1. Make a pot of my Autumn-in-a-Bowl Butternut Squash Soup. (It used to be called Butternut Squash Soup with Gingered Cream, but a friend re-named it on the spot when he tasted it several years ago at a potluck soup supper.)
2. Tidy up the garden, but not too much. Leave some standing coneflowers, rudbeckia, and so forth for the birdies.
3. Speaking of birds, fill the feeders.
4. Have a tramp through some woods, any woods, but maybe do it before the hunters really get out in force.
5. Do a messy/best-outdoors job before it gets too cold. Me? I need to hose down the mats that are just outside and inside my front door.
6. Plant some bulbs now for future Fab Fridays (as well as Saturdays, Sundays, Mondays…) next spring.
7. Go outside and SMELL. Just take a deep breath and bring Autumn into your lungs. Mmmm.
8. Go outside and LOOK. Walk through your neighborhood and try to find ten different types of colorful leaves. Which can you identify?
9. Go outside and FEEL. How does your climate change in Autumn?

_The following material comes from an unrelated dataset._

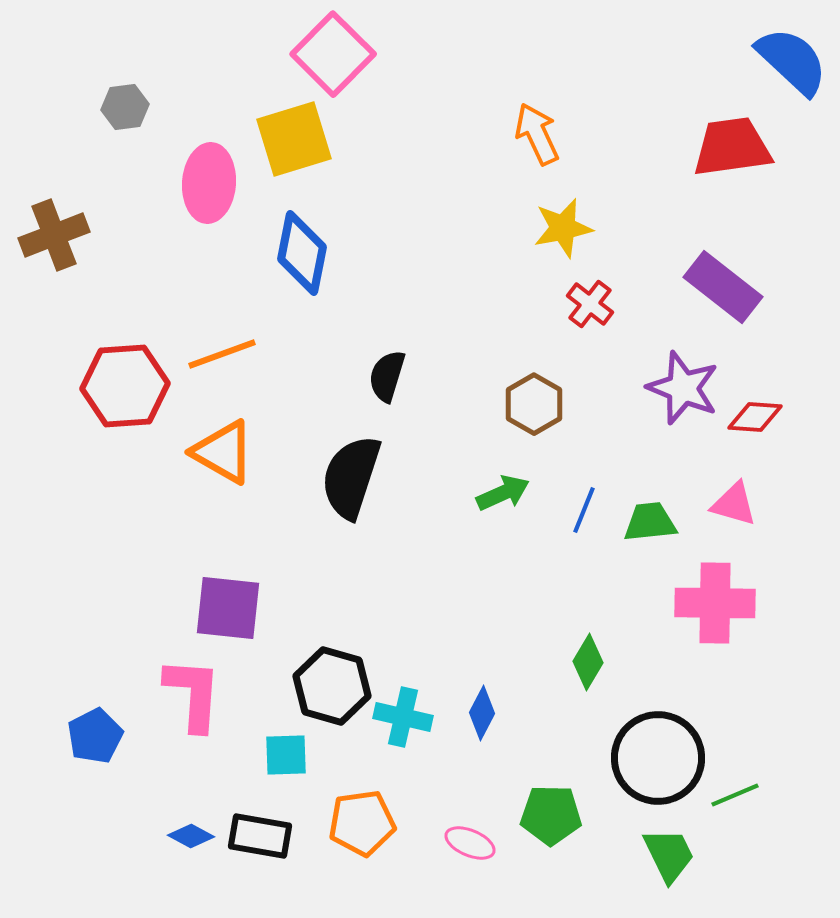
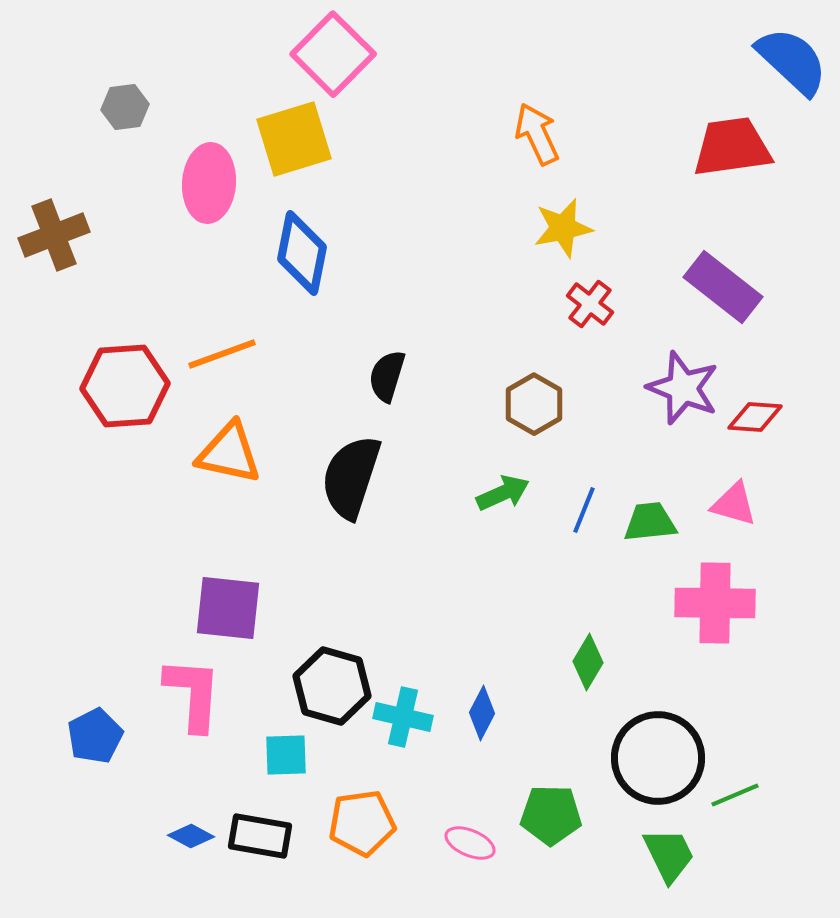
orange triangle at (223, 452): moved 6 px right, 1 px down; rotated 18 degrees counterclockwise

10. Come inside and bake something wonderful. Gather the loved ones in your orbit around the table to eat it together in the early gathering darkness, to talk together, and to celebrate this fleeting season.

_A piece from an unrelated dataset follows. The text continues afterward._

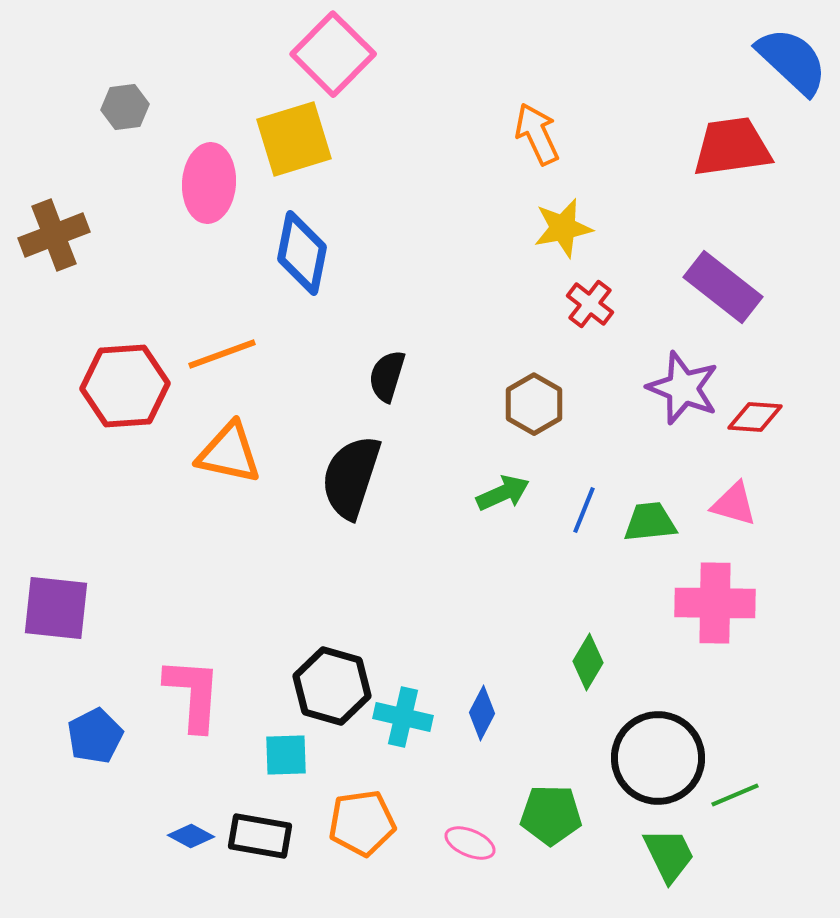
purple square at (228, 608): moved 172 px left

Lori’s Butternut Squash Soup with Gingered Cream
Cut a 2 lb. butternut squash in half lengthwise, remove seeds, and place face-down in a baking dish. Cover and bake at 350 degrees for about 50 minutes or until tender. Meanwhile, in a large soup pot, cook the chopped white of 2 leeks (or 1 medium yellow onion), 1 chopped parsnip (optional), 1/2 lb. chopped carrots, and 1/2″ grated fresh gingerroot in 2 T. butter until softened. Add 1 t. dried thyme (or 1 T. fresh), a pinch of ground nutmeg, 1 1/2 quarts chicken broth, approx. 1 t. salt, and 1/4 t. pepper. Bring to a boil and simmer for 20 minutes. Scoop the squash flesh from the shells and add to the soup. Simmer a few minutes more if the squash isn’t completely tender. Remove solids and puree in food processor or blender until smooth. (Or, use a giraffe — hand blender. Failing any of these tools, just stir to break up any big chunks of squash and call it “rustic.”) Return to pot and adjust seasoning. Beat 1 c. heavy cream to a soft peak and fold in 1 T. minced candied ginger. Serve hot soup dolloped with gingered cream.
This soup freezes beautifully without the cream. It tastes good even without any cream added to it at serving time. This is a terrific first-course soup, but my favorite way to eat it is at lunch with a chicken sandwich. I always freeze some in single serving portions for winter lunches.